The Influence of the Water–Cement Ratio on Concrete Resistivity: A Temperature and Saturation Dependent Analysis Using an Experimental and Predictive Approach

Concrete resistivity is a critical parameter for assessing durability and monitoring the structural health of reinforced concrete. This study systematically evaluates the effects of the water-to-cement (w/c) ratio, saturation ratio (SR), and temperature on concrete resistivity using three different predictive models: linear regression, cubic Support Vector Machine (SVM), and Gaussian Process Regression (GPR). Each model was independently trained and tested to assess its ability to capture the nonlinear relationships between these key parameters.
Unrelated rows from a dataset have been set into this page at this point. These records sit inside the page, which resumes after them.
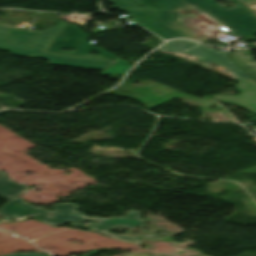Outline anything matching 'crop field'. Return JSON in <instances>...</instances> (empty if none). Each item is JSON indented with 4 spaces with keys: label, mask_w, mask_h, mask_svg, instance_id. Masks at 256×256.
<instances>
[{
    "label": "crop field",
    "mask_w": 256,
    "mask_h": 256,
    "mask_svg": "<svg viewBox=\"0 0 256 256\" xmlns=\"http://www.w3.org/2000/svg\"><path fill=\"white\" fill-rule=\"evenodd\" d=\"M237 81H239V84L235 87L241 91L240 95H212V97L217 101L235 103L256 113V82L252 79Z\"/></svg>",
    "instance_id": "dd49c442"
},
{
    "label": "crop field",
    "mask_w": 256,
    "mask_h": 256,
    "mask_svg": "<svg viewBox=\"0 0 256 256\" xmlns=\"http://www.w3.org/2000/svg\"><path fill=\"white\" fill-rule=\"evenodd\" d=\"M87 37L88 35L83 34L78 26L73 24H66V26L61 31L59 36L55 38V40L49 46L47 51L94 57V58L117 60L113 66L101 72L103 75H106V76H110L112 74L124 75L127 72V70L131 67V65H129L125 60L119 59L117 58V56L105 50L91 46L85 40ZM59 48H73L76 50L73 53H68V52L58 51ZM90 50L99 51L102 57L87 55L90 52Z\"/></svg>",
    "instance_id": "412701ff"
},
{
    "label": "crop field",
    "mask_w": 256,
    "mask_h": 256,
    "mask_svg": "<svg viewBox=\"0 0 256 256\" xmlns=\"http://www.w3.org/2000/svg\"><path fill=\"white\" fill-rule=\"evenodd\" d=\"M10 28H14V29H20V28H15V27H10ZM20 30H24V29H20ZM26 31H28V30H26Z\"/></svg>",
    "instance_id": "cbeb9de0"
},
{
    "label": "crop field",
    "mask_w": 256,
    "mask_h": 256,
    "mask_svg": "<svg viewBox=\"0 0 256 256\" xmlns=\"http://www.w3.org/2000/svg\"><path fill=\"white\" fill-rule=\"evenodd\" d=\"M125 256H149V254H127Z\"/></svg>",
    "instance_id": "28ad6ade"
},
{
    "label": "crop field",
    "mask_w": 256,
    "mask_h": 256,
    "mask_svg": "<svg viewBox=\"0 0 256 256\" xmlns=\"http://www.w3.org/2000/svg\"><path fill=\"white\" fill-rule=\"evenodd\" d=\"M28 187L14 184L10 182L5 174L0 171V197L7 199L20 195Z\"/></svg>",
    "instance_id": "e52e79f7"
},
{
    "label": "crop field",
    "mask_w": 256,
    "mask_h": 256,
    "mask_svg": "<svg viewBox=\"0 0 256 256\" xmlns=\"http://www.w3.org/2000/svg\"><path fill=\"white\" fill-rule=\"evenodd\" d=\"M251 8L256 10V5L251 6Z\"/></svg>",
    "instance_id": "22f410ed"
},
{
    "label": "crop field",
    "mask_w": 256,
    "mask_h": 256,
    "mask_svg": "<svg viewBox=\"0 0 256 256\" xmlns=\"http://www.w3.org/2000/svg\"><path fill=\"white\" fill-rule=\"evenodd\" d=\"M59 21L55 27L39 32H26L0 25V49L12 54L36 56L49 59V64L104 70L115 61L43 53L55 35L64 26Z\"/></svg>",
    "instance_id": "34b2d1b8"
},
{
    "label": "crop field",
    "mask_w": 256,
    "mask_h": 256,
    "mask_svg": "<svg viewBox=\"0 0 256 256\" xmlns=\"http://www.w3.org/2000/svg\"><path fill=\"white\" fill-rule=\"evenodd\" d=\"M158 50L185 53L196 57L202 62L218 64L230 71L237 79L250 78L229 57H227L229 52H219L199 43L186 40H174L168 42Z\"/></svg>",
    "instance_id": "f4fd0767"
},
{
    "label": "crop field",
    "mask_w": 256,
    "mask_h": 256,
    "mask_svg": "<svg viewBox=\"0 0 256 256\" xmlns=\"http://www.w3.org/2000/svg\"><path fill=\"white\" fill-rule=\"evenodd\" d=\"M123 10H124V9H123ZM124 11L127 12L129 15H131L130 12H128L127 10H124Z\"/></svg>",
    "instance_id": "5142ce71"
},
{
    "label": "crop field",
    "mask_w": 256,
    "mask_h": 256,
    "mask_svg": "<svg viewBox=\"0 0 256 256\" xmlns=\"http://www.w3.org/2000/svg\"><path fill=\"white\" fill-rule=\"evenodd\" d=\"M254 39H256V38H251V39H246V40H243V41H250V40H254Z\"/></svg>",
    "instance_id": "d1516ede"
},
{
    "label": "crop field",
    "mask_w": 256,
    "mask_h": 256,
    "mask_svg": "<svg viewBox=\"0 0 256 256\" xmlns=\"http://www.w3.org/2000/svg\"><path fill=\"white\" fill-rule=\"evenodd\" d=\"M14 203L35 212V214L13 205ZM76 207L77 206L71 203L56 204L53 207L55 211L48 212L42 208L30 206L24 203L22 199L15 197V198H12L9 202H7L5 205H3L0 208V211H1L0 214L4 215V219L2 221L25 219L31 216L50 225H61L68 221H72V225H81L82 221L97 222L96 226L91 228L92 231L103 233L107 237L131 242V243H140L139 239L128 237L121 234L116 236L114 234L107 233L106 231L112 229L113 227L143 226L142 224L143 219L138 218L139 214L142 211L129 210L123 218L96 219V218H87L84 216V214L73 211V209ZM48 213H51L53 216L51 218L47 217L46 215Z\"/></svg>",
    "instance_id": "ac0d7876"
},
{
    "label": "crop field",
    "mask_w": 256,
    "mask_h": 256,
    "mask_svg": "<svg viewBox=\"0 0 256 256\" xmlns=\"http://www.w3.org/2000/svg\"><path fill=\"white\" fill-rule=\"evenodd\" d=\"M5 256H45L40 253H14V254H9Z\"/></svg>",
    "instance_id": "5a996713"
},
{
    "label": "crop field",
    "mask_w": 256,
    "mask_h": 256,
    "mask_svg": "<svg viewBox=\"0 0 256 256\" xmlns=\"http://www.w3.org/2000/svg\"><path fill=\"white\" fill-rule=\"evenodd\" d=\"M230 56L256 80V62L253 59L242 50H234Z\"/></svg>",
    "instance_id": "d8731c3e"
},
{
    "label": "crop field",
    "mask_w": 256,
    "mask_h": 256,
    "mask_svg": "<svg viewBox=\"0 0 256 256\" xmlns=\"http://www.w3.org/2000/svg\"><path fill=\"white\" fill-rule=\"evenodd\" d=\"M242 1H244L248 5L256 3V0H242Z\"/></svg>",
    "instance_id": "3316defc"
},
{
    "label": "crop field",
    "mask_w": 256,
    "mask_h": 256,
    "mask_svg": "<svg viewBox=\"0 0 256 256\" xmlns=\"http://www.w3.org/2000/svg\"><path fill=\"white\" fill-rule=\"evenodd\" d=\"M115 6L132 13L138 24L158 34L164 39L185 37L171 24L174 13L195 6L202 12L212 15L236 34L247 37L256 33V16L238 0H232L239 7L227 10L212 0H110Z\"/></svg>",
    "instance_id": "8a807250"
}]
</instances>
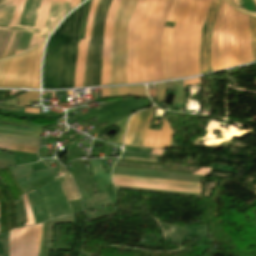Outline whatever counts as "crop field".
<instances>
[{
    "instance_id": "92a150f3",
    "label": "crop field",
    "mask_w": 256,
    "mask_h": 256,
    "mask_svg": "<svg viewBox=\"0 0 256 256\" xmlns=\"http://www.w3.org/2000/svg\"><path fill=\"white\" fill-rule=\"evenodd\" d=\"M39 100L38 92H27L18 96L19 106H29V101Z\"/></svg>"
},
{
    "instance_id": "bc2a9ffb",
    "label": "crop field",
    "mask_w": 256,
    "mask_h": 256,
    "mask_svg": "<svg viewBox=\"0 0 256 256\" xmlns=\"http://www.w3.org/2000/svg\"><path fill=\"white\" fill-rule=\"evenodd\" d=\"M51 0H43L42 7L35 27L43 28Z\"/></svg>"
},
{
    "instance_id": "00972430",
    "label": "crop field",
    "mask_w": 256,
    "mask_h": 256,
    "mask_svg": "<svg viewBox=\"0 0 256 256\" xmlns=\"http://www.w3.org/2000/svg\"><path fill=\"white\" fill-rule=\"evenodd\" d=\"M182 1L183 0H174L173 6L171 8V11H170L166 21L173 22V23L175 22V20L177 18V15H178V12L180 10Z\"/></svg>"
},
{
    "instance_id": "d9b57169",
    "label": "crop field",
    "mask_w": 256,
    "mask_h": 256,
    "mask_svg": "<svg viewBox=\"0 0 256 256\" xmlns=\"http://www.w3.org/2000/svg\"><path fill=\"white\" fill-rule=\"evenodd\" d=\"M224 1L222 2L219 14L217 16L216 25H215V31H214V37H213V43H212V49H211V57H212V67L213 71L218 70L217 68V59H216V46H217V36H218V30L220 26L222 11L224 7Z\"/></svg>"
},
{
    "instance_id": "4177f3b9",
    "label": "crop field",
    "mask_w": 256,
    "mask_h": 256,
    "mask_svg": "<svg viewBox=\"0 0 256 256\" xmlns=\"http://www.w3.org/2000/svg\"><path fill=\"white\" fill-rule=\"evenodd\" d=\"M157 87V93H158V101L159 103L162 102L165 94V86L164 83L156 84Z\"/></svg>"
},
{
    "instance_id": "3316defc",
    "label": "crop field",
    "mask_w": 256,
    "mask_h": 256,
    "mask_svg": "<svg viewBox=\"0 0 256 256\" xmlns=\"http://www.w3.org/2000/svg\"><path fill=\"white\" fill-rule=\"evenodd\" d=\"M38 47L0 61V87L31 89Z\"/></svg>"
},
{
    "instance_id": "bd1437ed",
    "label": "crop field",
    "mask_w": 256,
    "mask_h": 256,
    "mask_svg": "<svg viewBox=\"0 0 256 256\" xmlns=\"http://www.w3.org/2000/svg\"><path fill=\"white\" fill-rule=\"evenodd\" d=\"M163 151H164V150H155V149H153L151 154L162 155Z\"/></svg>"
},
{
    "instance_id": "eef30255",
    "label": "crop field",
    "mask_w": 256,
    "mask_h": 256,
    "mask_svg": "<svg viewBox=\"0 0 256 256\" xmlns=\"http://www.w3.org/2000/svg\"><path fill=\"white\" fill-rule=\"evenodd\" d=\"M122 159H130V160H140V161H151L155 162V159L150 158H139V157H127V156H121Z\"/></svg>"
},
{
    "instance_id": "730fd06b",
    "label": "crop field",
    "mask_w": 256,
    "mask_h": 256,
    "mask_svg": "<svg viewBox=\"0 0 256 256\" xmlns=\"http://www.w3.org/2000/svg\"><path fill=\"white\" fill-rule=\"evenodd\" d=\"M225 1L228 2L229 5H231L234 9H236V10H238V11L244 13V14H247V15H251V16L256 17V13H254V12H248V11L242 9V8L235 7V6L233 5V3H232L231 0H225Z\"/></svg>"
},
{
    "instance_id": "22f410ed",
    "label": "crop field",
    "mask_w": 256,
    "mask_h": 256,
    "mask_svg": "<svg viewBox=\"0 0 256 256\" xmlns=\"http://www.w3.org/2000/svg\"><path fill=\"white\" fill-rule=\"evenodd\" d=\"M58 171L67 174V176L62 178L64 192L67 196V199L69 201L79 199L80 197H79L78 191L74 185V182H73L70 174L59 163H58Z\"/></svg>"
},
{
    "instance_id": "34b2d1b8",
    "label": "crop field",
    "mask_w": 256,
    "mask_h": 256,
    "mask_svg": "<svg viewBox=\"0 0 256 256\" xmlns=\"http://www.w3.org/2000/svg\"><path fill=\"white\" fill-rule=\"evenodd\" d=\"M164 0H139L127 37V83L155 81L151 39Z\"/></svg>"
},
{
    "instance_id": "214f88e0",
    "label": "crop field",
    "mask_w": 256,
    "mask_h": 256,
    "mask_svg": "<svg viewBox=\"0 0 256 256\" xmlns=\"http://www.w3.org/2000/svg\"><path fill=\"white\" fill-rule=\"evenodd\" d=\"M228 4H225L223 16H222V21H221V26H220V31H219V37H218V46H217V58H218V68L219 70L223 69L222 67V55H221V41H222V33H223V23H224V17H225V12L227 10Z\"/></svg>"
},
{
    "instance_id": "cbeb9de0",
    "label": "crop field",
    "mask_w": 256,
    "mask_h": 256,
    "mask_svg": "<svg viewBox=\"0 0 256 256\" xmlns=\"http://www.w3.org/2000/svg\"><path fill=\"white\" fill-rule=\"evenodd\" d=\"M110 96L114 95H133L148 97L144 86H131L122 88H109Z\"/></svg>"
},
{
    "instance_id": "e52e79f7",
    "label": "crop field",
    "mask_w": 256,
    "mask_h": 256,
    "mask_svg": "<svg viewBox=\"0 0 256 256\" xmlns=\"http://www.w3.org/2000/svg\"><path fill=\"white\" fill-rule=\"evenodd\" d=\"M138 0H122L112 33L110 84L126 83V33Z\"/></svg>"
},
{
    "instance_id": "d3111659",
    "label": "crop field",
    "mask_w": 256,
    "mask_h": 256,
    "mask_svg": "<svg viewBox=\"0 0 256 256\" xmlns=\"http://www.w3.org/2000/svg\"><path fill=\"white\" fill-rule=\"evenodd\" d=\"M38 36L33 35L32 41L30 43L29 49L36 46Z\"/></svg>"
},
{
    "instance_id": "0bd39190",
    "label": "crop field",
    "mask_w": 256,
    "mask_h": 256,
    "mask_svg": "<svg viewBox=\"0 0 256 256\" xmlns=\"http://www.w3.org/2000/svg\"><path fill=\"white\" fill-rule=\"evenodd\" d=\"M236 5H238L237 0H233ZM239 6V5H238Z\"/></svg>"
},
{
    "instance_id": "a9b5d70f",
    "label": "crop field",
    "mask_w": 256,
    "mask_h": 256,
    "mask_svg": "<svg viewBox=\"0 0 256 256\" xmlns=\"http://www.w3.org/2000/svg\"><path fill=\"white\" fill-rule=\"evenodd\" d=\"M11 31L0 30V54Z\"/></svg>"
},
{
    "instance_id": "5142ce71",
    "label": "crop field",
    "mask_w": 256,
    "mask_h": 256,
    "mask_svg": "<svg viewBox=\"0 0 256 256\" xmlns=\"http://www.w3.org/2000/svg\"><path fill=\"white\" fill-rule=\"evenodd\" d=\"M21 31H12L0 59L10 57L14 54L16 45L21 36Z\"/></svg>"
},
{
    "instance_id": "5866460e",
    "label": "crop field",
    "mask_w": 256,
    "mask_h": 256,
    "mask_svg": "<svg viewBox=\"0 0 256 256\" xmlns=\"http://www.w3.org/2000/svg\"><path fill=\"white\" fill-rule=\"evenodd\" d=\"M194 84H201V82L184 84V88L187 87L188 85H194Z\"/></svg>"
},
{
    "instance_id": "d8731c3e",
    "label": "crop field",
    "mask_w": 256,
    "mask_h": 256,
    "mask_svg": "<svg viewBox=\"0 0 256 256\" xmlns=\"http://www.w3.org/2000/svg\"><path fill=\"white\" fill-rule=\"evenodd\" d=\"M111 0H99L88 43V52L84 69L83 87L100 86L102 65L103 28Z\"/></svg>"
},
{
    "instance_id": "e1f06a70",
    "label": "crop field",
    "mask_w": 256,
    "mask_h": 256,
    "mask_svg": "<svg viewBox=\"0 0 256 256\" xmlns=\"http://www.w3.org/2000/svg\"><path fill=\"white\" fill-rule=\"evenodd\" d=\"M238 3H239V5H240L241 7H243V8H244V6H243V4H242L241 0H238Z\"/></svg>"
},
{
    "instance_id": "d32e631a",
    "label": "crop field",
    "mask_w": 256,
    "mask_h": 256,
    "mask_svg": "<svg viewBox=\"0 0 256 256\" xmlns=\"http://www.w3.org/2000/svg\"><path fill=\"white\" fill-rule=\"evenodd\" d=\"M0 109H6V110H12V111H20L21 109H12V108H3V107H0Z\"/></svg>"
},
{
    "instance_id": "750c4746",
    "label": "crop field",
    "mask_w": 256,
    "mask_h": 256,
    "mask_svg": "<svg viewBox=\"0 0 256 256\" xmlns=\"http://www.w3.org/2000/svg\"><path fill=\"white\" fill-rule=\"evenodd\" d=\"M26 113H37L40 114V110L39 109H25Z\"/></svg>"
},
{
    "instance_id": "28ad6ade",
    "label": "crop field",
    "mask_w": 256,
    "mask_h": 256,
    "mask_svg": "<svg viewBox=\"0 0 256 256\" xmlns=\"http://www.w3.org/2000/svg\"><path fill=\"white\" fill-rule=\"evenodd\" d=\"M115 186L139 187L202 194L201 187L113 178Z\"/></svg>"
},
{
    "instance_id": "ac0d7876",
    "label": "crop field",
    "mask_w": 256,
    "mask_h": 256,
    "mask_svg": "<svg viewBox=\"0 0 256 256\" xmlns=\"http://www.w3.org/2000/svg\"><path fill=\"white\" fill-rule=\"evenodd\" d=\"M84 5L61 23L50 37L43 66V88H73L78 34Z\"/></svg>"
},
{
    "instance_id": "d1516ede",
    "label": "crop field",
    "mask_w": 256,
    "mask_h": 256,
    "mask_svg": "<svg viewBox=\"0 0 256 256\" xmlns=\"http://www.w3.org/2000/svg\"><path fill=\"white\" fill-rule=\"evenodd\" d=\"M171 28H164L161 44V60L165 80L172 79L170 67Z\"/></svg>"
},
{
    "instance_id": "ae1a2a85",
    "label": "crop field",
    "mask_w": 256,
    "mask_h": 256,
    "mask_svg": "<svg viewBox=\"0 0 256 256\" xmlns=\"http://www.w3.org/2000/svg\"><path fill=\"white\" fill-rule=\"evenodd\" d=\"M24 4H25V0L22 1V4H21V6H20L19 13H18V16H17V19H16V23H15V24H18V21H19L21 12H22L23 7H24Z\"/></svg>"
},
{
    "instance_id": "dd49c442",
    "label": "crop field",
    "mask_w": 256,
    "mask_h": 256,
    "mask_svg": "<svg viewBox=\"0 0 256 256\" xmlns=\"http://www.w3.org/2000/svg\"><path fill=\"white\" fill-rule=\"evenodd\" d=\"M26 194L35 217V224L74 214L63 192L61 179Z\"/></svg>"
},
{
    "instance_id": "4a817a6b",
    "label": "crop field",
    "mask_w": 256,
    "mask_h": 256,
    "mask_svg": "<svg viewBox=\"0 0 256 256\" xmlns=\"http://www.w3.org/2000/svg\"><path fill=\"white\" fill-rule=\"evenodd\" d=\"M44 43L40 44L39 47V53L37 57V64H36V69H35V75H34V81H33V87L32 89H39V82H40V62L42 58V52L44 48Z\"/></svg>"
},
{
    "instance_id": "028f5c9d",
    "label": "crop field",
    "mask_w": 256,
    "mask_h": 256,
    "mask_svg": "<svg viewBox=\"0 0 256 256\" xmlns=\"http://www.w3.org/2000/svg\"><path fill=\"white\" fill-rule=\"evenodd\" d=\"M4 91H0V100L3 99Z\"/></svg>"
},
{
    "instance_id": "120bbe31",
    "label": "crop field",
    "mask_w": 256,
    "mask_h": 256,
    "mask_svg": "<svg viewBox=\"0 0 256 256\" xmlns=\"http://www.w3.org/2000/svg\"><path fill=\"white\" fill-rule=\"evenodd\" d=\"M149 91V94L153 97H155V94H156V90H148Z\"/></svg>"
},
{
    "instance_id": "c035e120",
    "label": "crop field",
    "mask_w": 256,
    "mask_h": 256,
    "mask_svg": "<svg viewBox=\"0 0 256 256\" xmlns=\"http://www.w3.org/2000/svg\"><path fill=\"white\" fill-rule=\"evenodd\" d=\"M255 2H256V0H255Z\"/></svg>"
},
{
    "instance_id": "b80d0937",
    "label": "crop field",
    "mask_w": 256,
    "mask_h": 256,
    "mask_svg": "<svg viewBox=\"0 0 256 256\" xmlns=\"http://www.w3.org/2000/svg\"><path fill=\"white\" fill-rule=\"evenodd\" d=\"M86 41H88V40H86ZM75 88H79V87H75Z\"/></svg>"
},
{
    "instance_id": "dafd665d",
    "label": "crop field",
    "mask_w": 256,
    "mask_h": 256,
    "mask_svg": "<svg viewBox=\"0 0 256 256\" xmlns=\"http://www.w3.org/2000/svg\"><path fill=\"white\" fill-rule=\"evenodd\" d=\"M250 34L254 60H256V19L250 17Z\"/></svg>"
},
{
    "instance_id": "c21b1889",
    "label": "crop field",
    "mask_w": 256,
    "mask_h": 256,
    "mask_svg": "<svg viewBox=\"0 0 256 256\" xmlns=\"http://www.w3.org/2000/svg\"><path fill=\"white\" fill-rule=\"evenodd\" d=\"M1 1V0H0Z\"/></svg>"
},
{
    "instance_id": "8a807250",
    "label": "crop field",
    "mask_w": 256,
    "mask_h": 256,
    "mask_svg": "<svg viewBox=\"0 0 256 256\" xmlns=\"http://www.w3.org/2000/svg\"><path fill=\"white\" fill-rule=\"evenodd\" d=\"M212 0H184L172 34L171 66L173 78L200 74L201 28ZM222 0H213L202 29L201 74L211 72L210 48L215 19Z\"/></svg>"
},
{
    "instance_id": "733c2abd",
    "label": "crop field",
    "mask_w": 256,
    "mask_h": 256,
    "mask_svg": "<svg viewBox=\"0 0 256 256\" xmlns=\"http://www.w3.org/2000/svg\"><path fill=\"white\" fill-rule=\"evenodd\" d=\"M0 149H7V150H14V151L37 154L38 147L26 146V145H16V144H9V143H0Z\"/></svg>"
},
{
    "instance_id": "f4fd0767",
    "label": "crop field",
    "mask_w": 256,
    "mask_h": 256,
    "mask_svg": "<svg viewBox=\"0 0 256 256\" xmlns=\"http://www.w3.org/2000/svg\"><path fill=\"white\" fill-rule=\"evenodd\" d=\"M224 69L253 60L249 37V17L228 6L222 41ZM252 62V61H251Z\"/></svg>"
},
{
    "instance_id": "412701ff",
    "label": "crop field",
    "mask_w": 256,
    "mask_h": 256,
    "mask_svg": "<svg viewBox=\"0 0 256 256\" xmlns=\"http://www.w3.org/2000/svg\"><path fill=\"white\" fill-rule=\"evenodd\" d=\"M6 1L7 0L0 3V29L23 31L22 37L17 45L16 51H20V50L27 51L28 45L32 38L33 33L40 36L47 37L48 34L51 32V30H53V28L62 20L63 16L66 15L69 11H71L75 6H77L73 4H79L81 0H66L73 4H70L69 2H66V1L53 0L44 29L34 28L35 22L38 16V12L40 9L41 0L26 1L19 26L7 25V24L15 23V19L18 13L21 0H8L7 3L11 8L6 4ZM7 12H8V16H7ZM6 16H7V19H6ZM5 19H6V22H5ZM4 22L7 24H4ZM40 36H39L38 44L46 39ZM21 52H24V51H21ZM21 52H16L15 55Z\"/></svg>"
},
{
    "instance_id": "5a996713",
    "label": "crop field",
    "mask_w": 256,
    "mask_h": 256,
    "mask_svg": "<svg viewBox=\"0 0 256 256\" xmlns=\"http://www.w3.org/2000/svg\"><path fill=\"white\" fill-rule=\"evenodd\" d=\"M153 108L133 114L129 121L124 145L142 147L146 131L153 114ZM172 131L164 119L161 131L148 130L143 147L169 148Z\"/></svg>"
},
{
    "instance_id": "1d83c4d3",
    "label": "crop field",
    "mask_w": 256,
    "mask_h": 256,
    "mask_svg": "<svg viewBox=\"0 0 256 256\" xmlns=\"http://www.w3.org/2000/svg\"><path fill=\"white\" fill-rule=\"evenodd\" d=\"M42 225V224H41ZM41 225L39 227V234H38V243H37V254L36 256H38V249H39V241H40V229H41Z\"/></svg>"
}]
</instances>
Experimental results show that resistivity decreases significantly under increasing load due to geometrical effects. For a w/c ratio of 0.4, resistivity decreases by −12.48% at 100% SR and by −6.68% at 60% SR under 20% loading. Higher w/c ratios (0.5 and 0.6) exhibit more pronounced resistivity reductions due to increased porosity and ion mobility, with a maximum decrease of −13.68% for w/c = 0.6. Among the developed predictive models, the Matern 5/2 Gaussian process regression (GPR) model demonstrated the highest accuracy, achieving an RMSE of 5.21, R² of 0.99, MSE of 27.19, and MAE of 3.40, significantly outperforming the other approaches. Additionally, a permutation importance analysis revealed that the saturation ratio (SR) is the most critical variable influencing resistivity, followed by the water–cement ratio, while temperature has the least impact. These findings provide valuable insights into the durability assessment and corrosion prevention of reinforced concrete, offering practical implications for the optimization of material design and structural health monitoring in civil engineering.